U.S. and allied jets targeted Qaddafi’s troops today. The leader’s loyalists increased attacks on cities, killing 16 people yesterday in Misrata and six in the nearby coastal town of Zentan, opposition spokesman Abdulhafid Ghoga told reporters in Benghazi. Later, the Associated Press reported that tanks were pulling back from Misrata.
The Libya conflict, which began in February in the eastern city of Benghazi, is the bloodiest in a series of uprisings that have spread across the Middle East and ousted the leaders of Egypt and Tunisia.
From Benghazi, rebels extended territorial control along the coast, gaining the oil ports of Brega and Ros Lanuf.
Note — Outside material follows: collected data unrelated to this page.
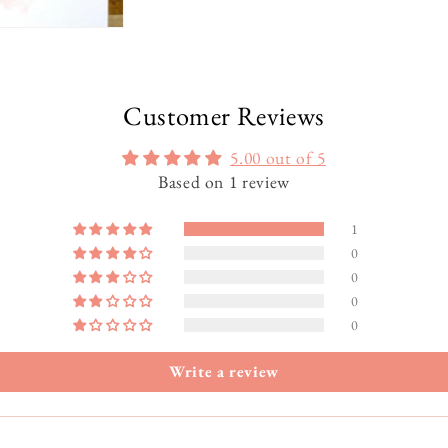
Customer Reviews
5.00 out of 5
Based on 1 review
1
0
0
0
0
Write a review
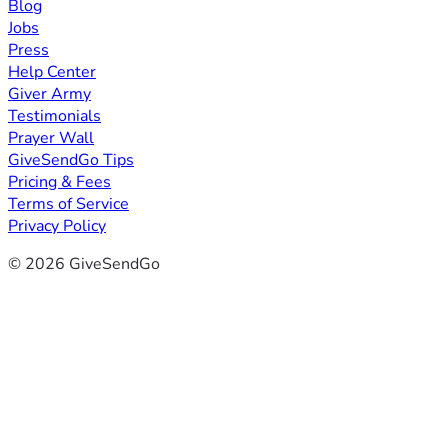
Blog
Jobs
Press
Help Center
Giver Army
Testimonials
Prayer Wall
GiveSendGo Tips
Pricing & Fees
Terms of Service
Privacy Policy
© 2026 GiveSendGo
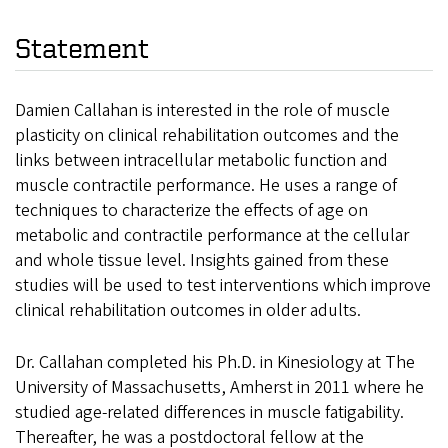
Statement
Damien Callahan is interested in the role of muscle
plasticity on clinical rehabilitation outcomes and the
links between intracellular metabolic function and
muscle contractile performance. He uses a range of
techniques to characterize the effects of age on
metabolic and contractile performance at the cellular
and whole tissue level. Insights gained from these
studies will be used to test interventions which improve
clinical rehabilitation outcomes in older adults.
Dr. Callahan completed his Ph.D. in Kinesiology at The
University of Massachusetts, Amherst in 2011 where he
studied age-related differences in muscle fatigability.
Thereafter, he was a postdoctoral fellow at the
Uprisings in western cities like Misrata and Zawiyah at one point left Tripoli as almost the only major population center under Qaddafi control.
Counter-attacks drove the rebel army units to give up some of their coastal gains, and left supporters in western cities besieged, threatening the insurgency with annihilation before foreign intervention.
‘Blinded’ by Success
“The rebels are a pretty disorganized pack and they were blinded by their early success,” Karl-Heinz Kamp, research director at the NATO Defense College in Rome, said in an interview. “My gut feeling is this could end in a stalemate.” Cretz said yesterday that the coalition acting in Libya receives daily reports from the opposition, according to the person at the briefing.
The rebels are divided, poorly supplied and untrained in using advanced weapons, said Anthony Cordesman, a military analyst at the Center for Strategic and International Studies in Washington. They also lack discipline, structure and clear support from major tribal factions outside the urban areas in the country’s east, he said.
“They need outside trainers and arms, but may not have the unity or politics that will allow them to accept such aid and use it effectively,” Cordesman wrote in a March 22 analysis.
The main channel for the U.S. to communicate with the Libyan rebels has been through Chris Stevens, who was the No. 2 official at the U.S. Embassy in Tripoli before it was evacuated amid the internal clashes that began last month. The State Department this month made him a liaison to the opposition.
“We will not describe them for obvious security reasons,” Burkhard said in an interview yesterday. “We won’t give out such information because it’d fall into Qaddafi’s hands.”
Barak Seener, a Middle East expert at the Royal United Services Institute in London, said the Libya conflict “will go on for some time if we don’t act swiftly,” especially if the West doesn’t offer rebels logistical support, training in heavy artillery and equipment and training in communications so they can better coordinate their attacks.
A report by the London-based International Institute for Strategic Studies described the rebels as “rag-tag force” that “lack any substantial hardware with which to take on the pro- Qaddafi stronghold.”
The IISS report, published on March 8, said Qaddafi’s forces have “relatively modern” Russian-made T72 and T62 tanks as well as BMP1 infantry vehicles, while the rebels have “obsolete” T55 tanks.
“The rebels didn’t conquer a single place,” NATO Defense College’s Kamp said. “The people either went over to them or ran away.”
U.S. Defense Secretary Robert Gates made a similar point to reporters in Cairo yesterday, saying there were “any number of possible outcomes.”
“Most of the uprisings against Qaddafi took place by towns and cities where people in those towns and cities rose up against him,” Gates said. “In some cases, parts of the military garrison in those cities rose up. So it wasn’t as if you had an alternative army moving back and forth across Libya.”